TEXTE DU DOCUMENT.
⟨

Introduction
Le titre de cet article est à la fois une sorte d’oxymore et une sorte d’uchronie. Il renvoie à de l’improbable, de la fiction, à quelque chose qui ne s’écrit pas généralement dans le domaine des sciences sociales. Et pourtant, c’est la voie que j’emprunte en tenant compte d’une série de phénomènes observables en Corse afin de saisir la logique de leur articulation. La Guerre d’Algérie a duré de 1954 à 1962. Les indépendantistes du FLN (Front de libération nationale) ont découpé leur territoire en six parties, des wilayas. A ce premier découpage, une septième wilaya a été ajoutée, celle de la métropole, marquant ainsi en quoi le FLN était une organisation politico-militaire présente où des Algériens résidaient. Une huitième wilaya en Corse? Nul n’en a jamais entendu parler jusqu’à présent. C’est pourtant les contours de cette Terra incognita que nous allons cartographier ici.

⟩

SECTION DES DONNÉES.
⟨

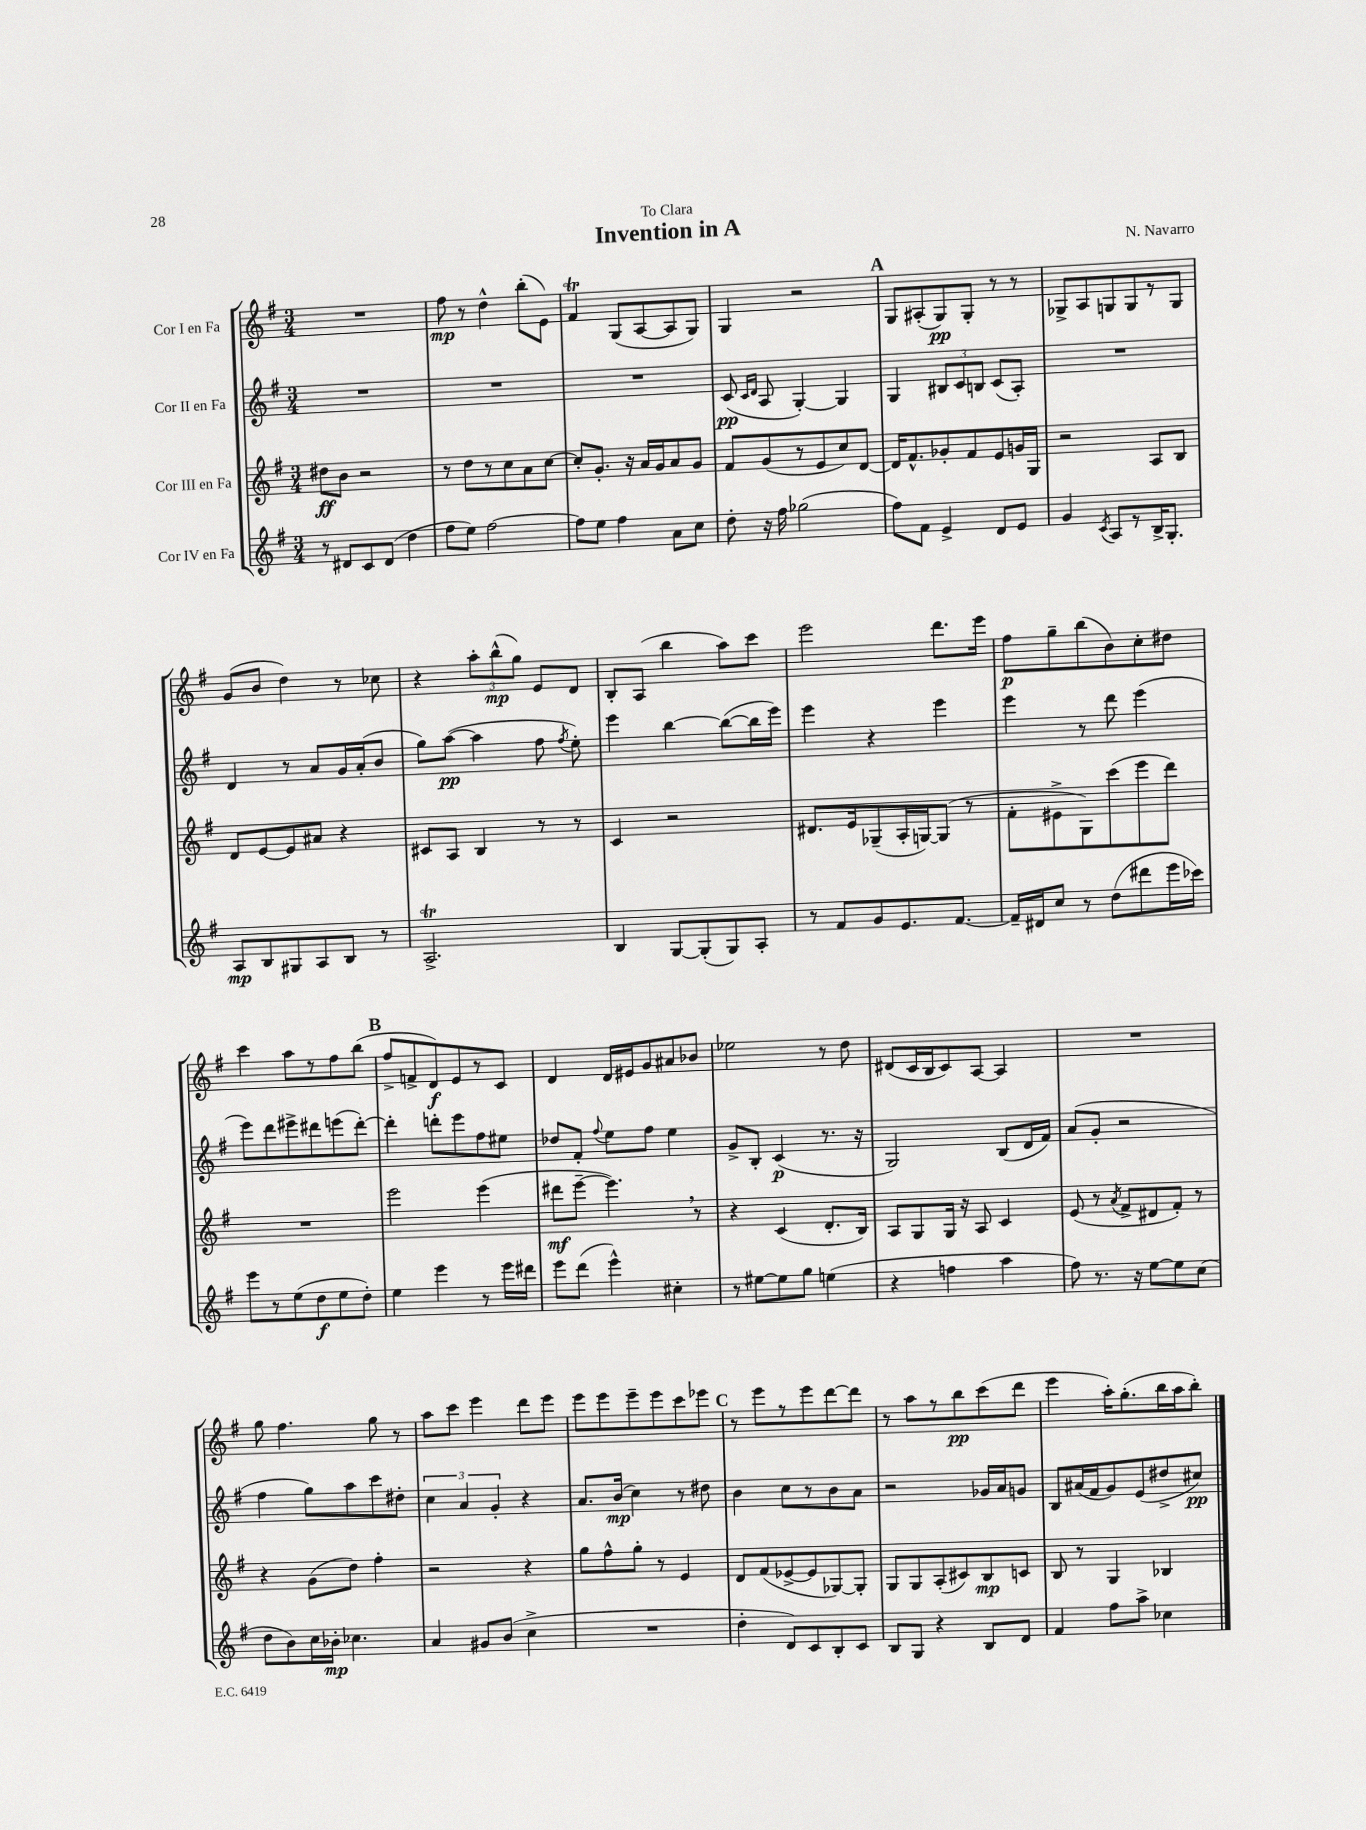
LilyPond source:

\header { title = "Invention in A" composer = "N. Navarro" dedication = "To Clara" }
<<
\new StaffGroup <<
\new Staff = "s0" \with { instrumentName = "Cor I en Fa" } {
    \clef treble \key g \major \numericTimeSignature \time 3/4
    \autoBeamOff R2. |
    fis''8\mp r8 d''4-^ b''8[-.( e'8]) |
    fis'4\trill g8[( a8~ a8 g8]) |
    g4 r2 |
    \mark \markup { \bold "A" } g8[ ais8-.( g8\pp) g8]-. r8 r8 |
    ges8[-> a8 g8 g8 r8 g8] |
    g'8[( b'8] d''4) r8 ces''8 |
    r4 \tuplet 3/2 { a''8[-. b''8-^\mp( g''8]) } e'8[ d'8] |
    b8[-. a8]( b''4 a''8[) c'''8] |
    e'''2 d'''8.[ e'''16] |
    fis''8[\p g''8-- b''8( b'8) c''8-. dis''8] |
    c'''4 a''8[ r8 fis''8 b''8]( |
    \mark \markup { \bold "B" } fis''8[-> f'8-> d'8\f) e'8 r8 c'8] |
    d'4 d'16[ eis'16 g'8 ais'8 bes'8] |
    ees''2 r8 d''8 |
    dis'8[( c'16 b16 c'8) a8]~ a4 |
    R2. |
    g''8 fis''4. g''8 r8 |
    a''8[ c'''8] e'''4 d'''8[ e'''8] |
    e'''8[ e'''8 e'''8-- e'''8 c'''8 ees'''8] |
    \mark \markup { \bold "C" } r8 e'''8[ r8 e'''8 d'''8~ d'''8] |
    r8 a''8[ r8 b''8\pp c'''8( d'''8] |
    e'''4 a''16[-.) g''8.-.( b''16 a''16 b''8]-.) \bar "|." |
}
\new Staff = "s1" \with { instrumentName = "Cor II en Fa" } {
    \clef treble \key g \major \numericTimeSignature \time 3/4
    \autoBeamOff R2. |
    R2. |
    R2. |
    c'8\pp( \grace { c'16[ d'16] } a8 g4~-.) g4 |
    \mark \markup { \bold "A" } g4 \tuplet 3/2 { bis8[ c'8 b8] } c'8[( a8]-.) |
    R2. |
    d'4 r8 a'8[ g'16 a'16-.( b'8] |
    g''8[) a''8]~\pp( a''4 fis''8 \acciaccatura { fis''8 } e''8-.) |
    e'''4 b''4~ b''8[~( b''16 e'''16]) |
    e'''4 r4 e'''4 |
    e'''4 r8 d'''8 e'''4( |
    e'''8[) d'''8 eis'''8-> dis'''8 e'''8( dis'''8]~-.) |
    \mark \markup { \bold "B" } dis'''4-. d'''8[-. e'''8 fis''8 eis''8] |
    des''8[ fis'8]-. \appoggiatura { fis''8 } e''8[ fis''8] e''4 |
    g'8[-> b8]-. c'4\p( r8. r16 |
    g2) b8[( d'16 fis'16]) |
    a'8[( g'8]-. r2 |
    fis''4 g''8[) a''8 c'''8 dis''8]-. |
    \tuplet 3/2 { c''4 a'4 g'4-. } r4 |
    a'8.[ b'16]\mp( c''4) r8 dis''8 |
    \mark \markup { \bold "C" } b'4 c''8[ r8 b'8 a'8] |
    r2 ges'16[ a'16 g'8] |
    b8[ ais'16( fis'16 g'8) e'8( dis''8-> cis''8]\pp) \bar "|." |
}
\new Staff = "s2" \with { instrumentName = "Cor III en Fa" } {
    \clef treble \key g \major \numericTimeSignature \time 3/4
    \autoBeamOff dis''8[\ff b'8] r2 |
    r8 d''8[ r8 c''8 a'8 c''8]~ |
    c''8[-. g'8.]-. r16 a'16[ g'16 a'8 g'8] |
    fis'8[ g'8( r8 e'8 c''8) d'8]~ |
    \mark \markup { \bold "A" } d'16[ fis'8.-^ ges'8-. fis'8 e'8 g'16 g16] |
    r2 a8[ b8] |
    d'8[ e'8~ e'8 ais'8] r4 |
    cis'8[ a8] b4 r8 r8 |
    c'4 r2 |
    dis'8.[ e'16 ges8--( a16-. g16~) g8]( r8 |
    fis'8[-. eis'8-> g8) c'''8( e'''8 d'''8]) |
    R2. |
    \mark \markup { \bold "B" } e'''2 e'''4( |
    dis'''8[\mf e'''8]~-- e'''4.) \breathe r8 |
    r4 c'4( d'8.[-. b16]) |
    a8[ g8 g16] r16 a8 c'4 |
    e'8( r8 \acciaccatura { a'8 } fis'8[-> dis'8 fis'8]-.) r8 |
    r4 g'8[( d''8]) fis''4-. |
    r2 r4 |
    g''8[ fis''8-^ g''8]-. r8 e'4 |
    \mark \markup { \bold "C" } d'8[ fis'8( ees'8~-> ees'8 ges8~) ges8]-. |
    g8[ g8 a8-.( cis'8) b8\mp c'8] |
    b8 r8 g4 bes4 \bar "|." |
}
\new Staff = "s3" \with { instrumentName = "Cor IV en Fa" } {
    \clef treble \key g \major \numericTimeSignature \time 3/4
    \autoBeamOff r8 dis'8[ c'8 dis'8]( d''4 |
    fis''8[ e''8]) fis''2~ |
    fis''8[ e''8] fis''4 a'8[ c''8] |
    d''8-. r16 fis''16 ges''2( |
    \mark \markup { \bold "A" } fis''8[) fis'8] e'4-> d'8[ e'8] |
    g'4 \acciaccatura { c'8 } a8[ r8 b16-> g8.]-. |
    a8[\mp b8 gis8 a8 b8] r8 |
    a2.->\trill |
    b4 g8[~ g8-.( g8) a8]-. |
    r8 fis'8[ g'8 e'8. fis'8.]~ |
    fis'16[-- dis'16 c''8] r8 d''8[( dis'''8 e'''16 ces'''16]) |
    e'''8[ r8 e''8( d''8\f e''8 d''8]-.) |
    \mark \markup { \bold "B" } e''4 e'''4 r8 e'''16[ dis'''16] |
    e'''8[ d'''8]( e'''4-^) cis''4-. |
    r8 eis''8[~ eis''8 g''8] e''4( |
    r4 f''4 a''4 |
    fis''8) r8. r16 e''8[~ e''8 c''8]( |
    d''8[ b'8) c''16 bes'16]-.\mp ces''4. |
    a'4 gis'8[ b'8]( c''4-> |
    R2. |
    \mark \markup { \bold "C" } d''4-. d'8[) c'8 b8-. c'8] |
    b8[ g8] r4 b8[ d'8] |
    fis'4 fis''8[ a''8]-> ces''4 \bar "|." |
}
>>
>>
\layout { \context { \Score \remove "Bar_number_engraver" } }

⟩

CONSIGNES.
1. D'après le texte sur la huitième wilaya en Corse, que montrait l'ajout d'une septième wilaya, celle de la métropole, au découpage du FLN ? Répondez en une à trois phrases.
2. Prolongez le texte sur la huitième wilaya en Corse à partir de sa dernière phrase.

RÉPONSES AUX CONSIGNES.
1. L'ajout d'une septième wilaya, celle de la métropole, montrait que le FLN était une organisation politico-militaire présente partout où résidaient des Algériens. Il ne se limitait donc pas au territoire algérien découpé en six wilayas.

2.
La Corse était durant la guerre coloniale un département français depuis la Révolution française. En conséquence, de l’île, en plus des engagés volontaires, 8000 appelés du contingent sont partis combattre sous le drapeau qui correspondait à leur nationalité, le drapeau français. 252 d’entre eux dont les noms sont inscrits sur les monuments des communes de l’île sont «tombés pour la France» nous a appris une communication du colloque Corse Colonie[1]. Aujourd’hui, la Corse est institutionnellement une région française. Indice des caractéristiques de la doxa en cours, avant d’être nommé ministre, l’historien Pap Ndiaye a pris une position claire sur la question coloniale en Corse[2]. Le ministre de l’Education nationale considère que la Corse n’est pas une colonie. Sur le terrain, les choses ne se présentent pas avec autant de clarté. Alors, actualisant le geste qui fit écrire par des historiens en 2005 la pétition « Colonisation: non à l’enseignement d’une histoire officielle »[3], j’interrogerai cette évidence.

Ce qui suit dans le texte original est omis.